Sparse Autoencoders for Interpretable Emotion Control in Text-to-Speech
For TTS researchers, this provides a more interpretable method for emotion control by revealing that emotional variation is distributed across multiple sparse features, rather than a single global shift.
The paper uses sparse autoencoders to identify interpretable latent features in LLM-based TTS models, enabling bidirectional emotion control (induction/suppression) without modifying backbone parameters. Steering these features achieves comparable or better performance than global steering and existing baselines.

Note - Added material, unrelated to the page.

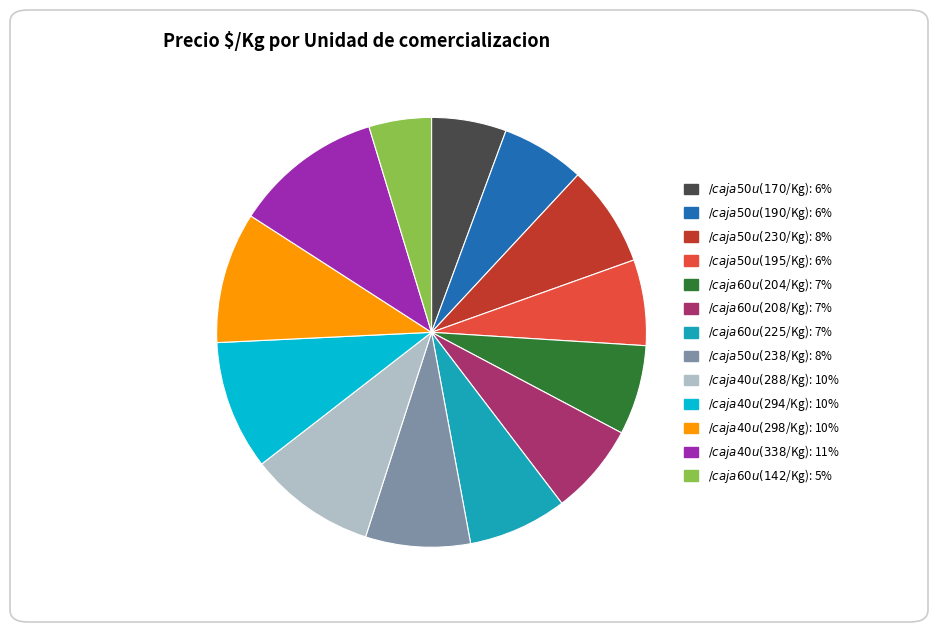

Is there a majority slice in this chart?

No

Integrating large language models (LLMs) into text-to-speech (TTS) systems has improved speech expressiveness, yet interpretable emotional control remains challenging. Existing approaches primarily rely on external conditioning or global activation steering, offering limited insight into the internal representations underlying emotional control. In this work, we analyze emotion-related variation in the semantic hidden states of LLM-based TTS models using sparse autoencoders (SAEs) to identify sparse latent features. Our analysis shows that emotional variation is distributed across multiple sparse latent features, while intervening on a small subset enables interpretable emotion control. Building on this observation, we introduce a feature-level intervention framework for bidirectional emotion induction and suppression without modifying backbone parameters. We further show that distinct latent features are associated with specific acoustic attributes (e.g., pitch), suggesting that emotional expression arises from coordinated latent contributions rather than a single global shift. Empirically, steering these sparse latent features achieves comparable or superior emotion induction and suppression performance relative to global steering and existing TTS baselines.